Nachrichtensperre in der Wüste

Nach Falschmeldung über Befreiung der Entführten ist ihr Schicksal weiter ungeklärt

MADRID taz ■ „Es braut sich was zusammen“, hieß es in der gestrigen Ausgabe der algerischen Tageszeitung El Watan. Was genau, das konnte keiner sagen. Sowohl die Außenministerien in Berlin, Bern und Den Haag als auch das Verteidigungsministerium in Algier halten sich an die seit Monaten praktizierte Nachrichtensperre.
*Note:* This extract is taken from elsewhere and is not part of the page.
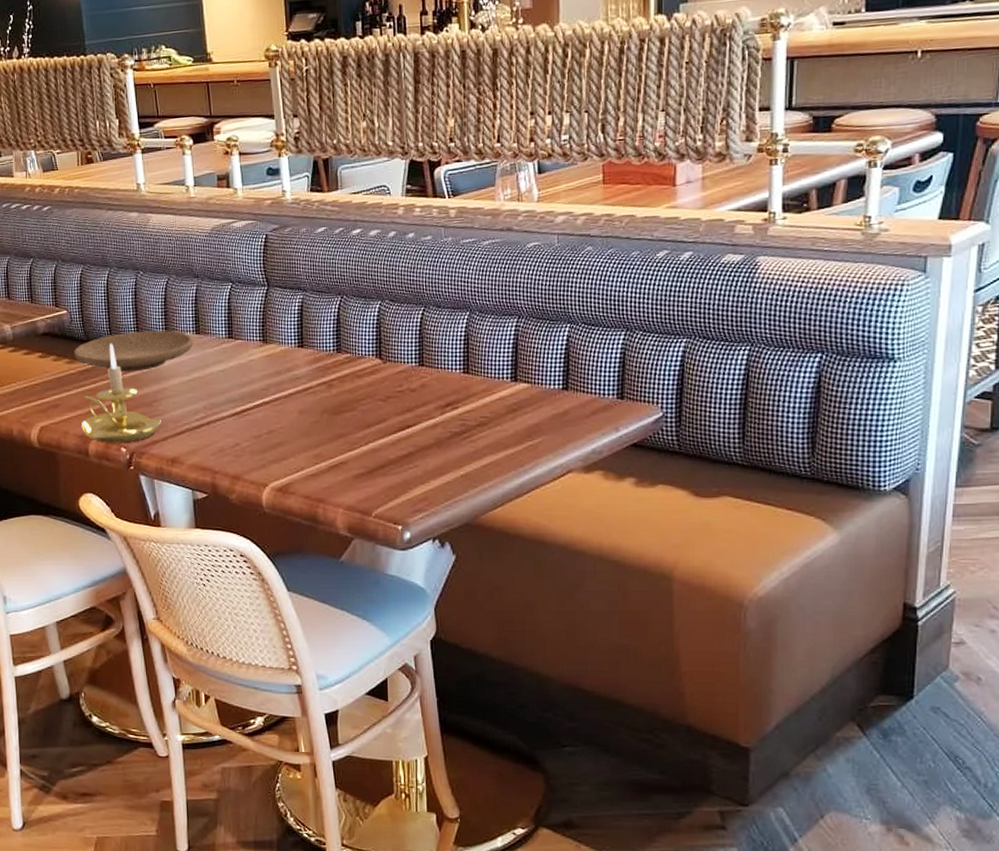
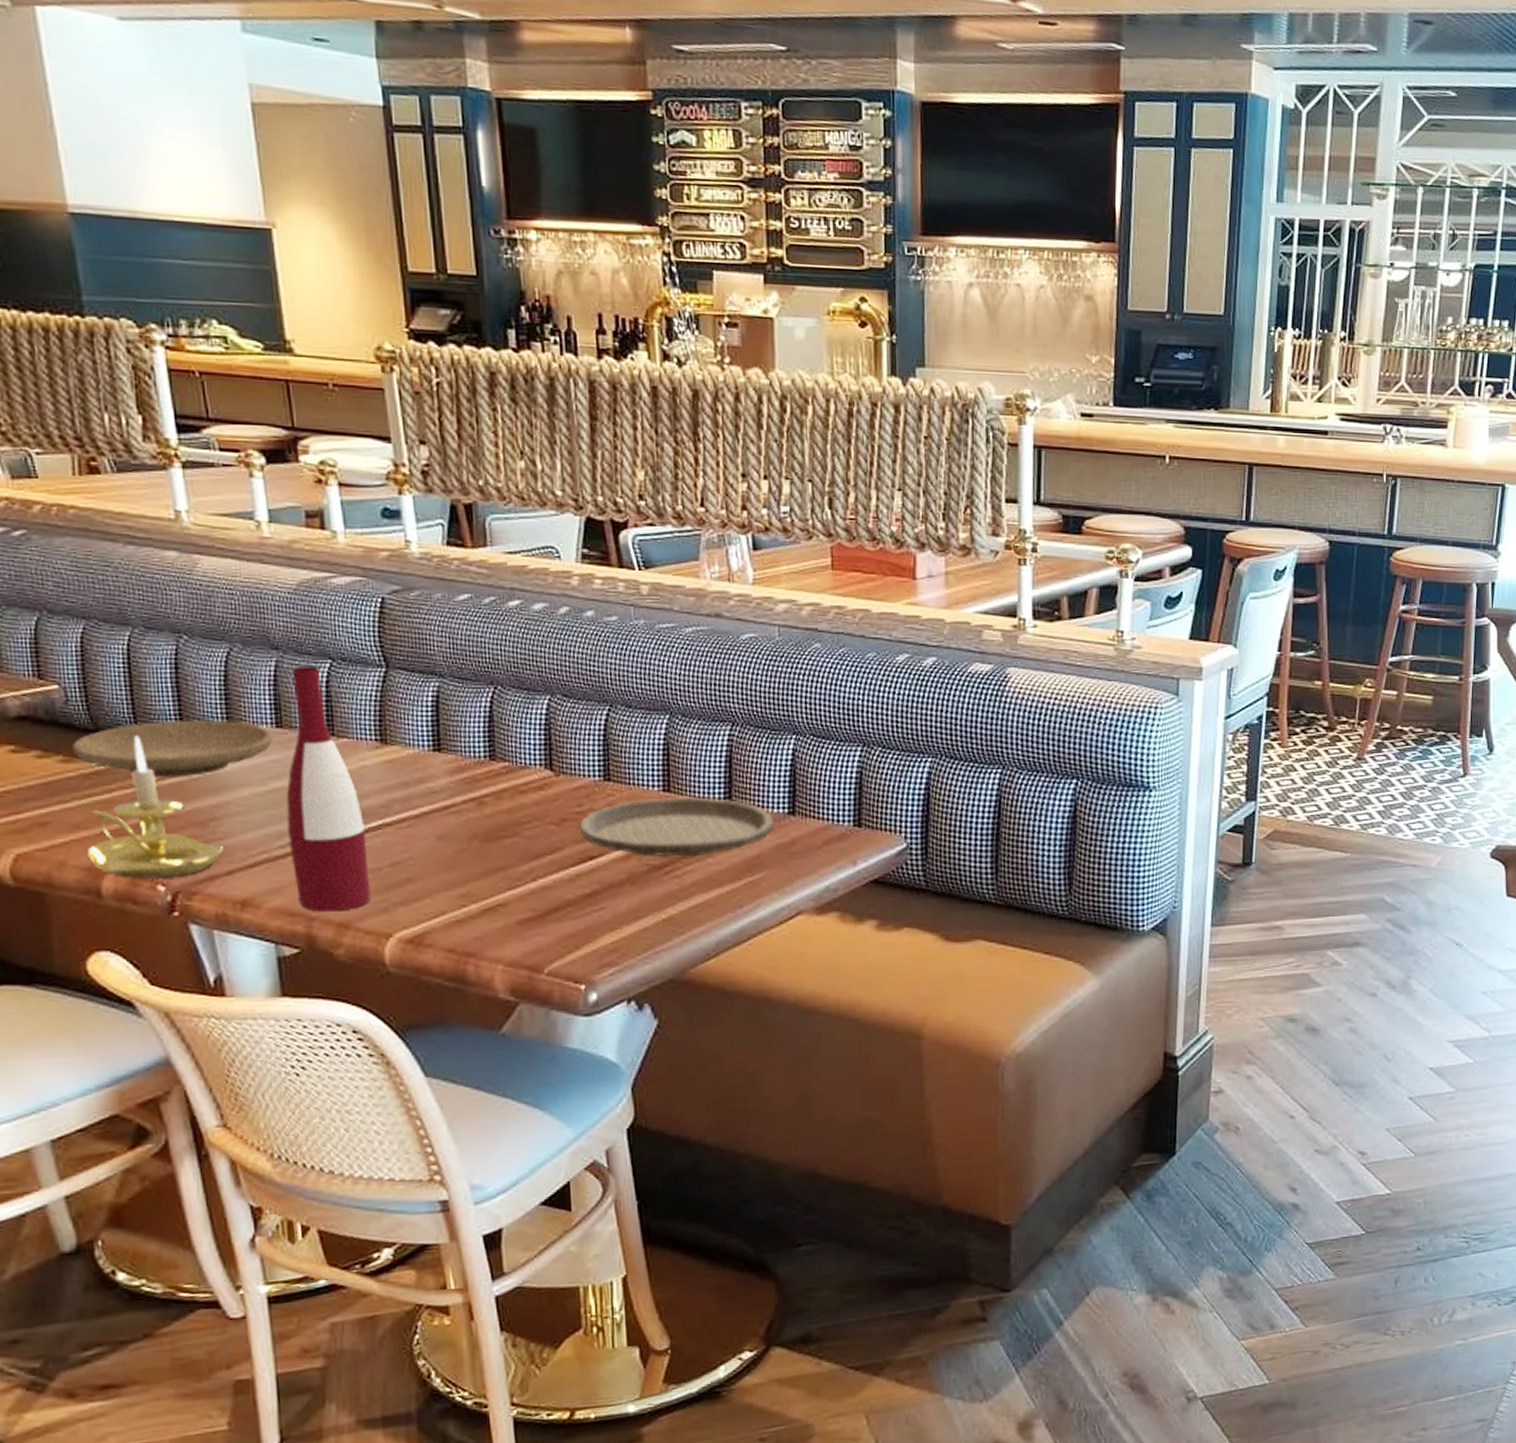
wine bottle: none [201,288,254,467] -> present [286,665,371,912]
plate: none [398,377,551,426] -> present [577,797,775,857]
Nachdem sich die Nachricht vom Montag von der Befreiung der letzten 15 Geiseln in der algerischen Sahara als falsch herausgestellt hatte, räumte die algerische Presse deshalb wieder Spekulationen weiten Raum ein.

Demnach sind die Verhandlungen mit den Entführern der zehn Deutschen, vier Schweizer und einem Holländer endgültig gescheitert. Die bei Illizi zusammengezogenen Spezialeinheiten der Armee würden das Ende einer Schlechtwetterperiode abwarten, um dann den Angriff auf das Versteck im unwegsamen Tamelrik-Gebirge zu wagen.

Über dieses Vorgehen soll es laut der Zeitung Le Quotidien d'Oran Meinungsverschiedenheiten zwischen Algier und Berlin gegeben haben. Die Bundesregierung bevorzuge weiterhin eine friedliche Lösung des Geiseldramas, während die algerische Armee davon nichts mehr wissen wolle.

Viele Journalisten fragten sich gestern, wie die Falschmeldung über die angebliche Geiselbefreiung zustande kommen konnte. Sowohl die deutsche Nachrichtenagentur dpa als auch der französische Radiosender Radio France Internationale beriefen sich dabei auf „Reiseführer und Journalisten vor Ort“ sowie auf „Militärkreise“. Auch darüber wurde gestern viel spekuliert. Einige Beobachter befürchteten gar, die Befreiungsaktion könnte tatsächlich stattgefunden haben, sei aber gescheitert. Was dies für die Geiseln bedeuten könnte, das möchte sich niemand ausmalen.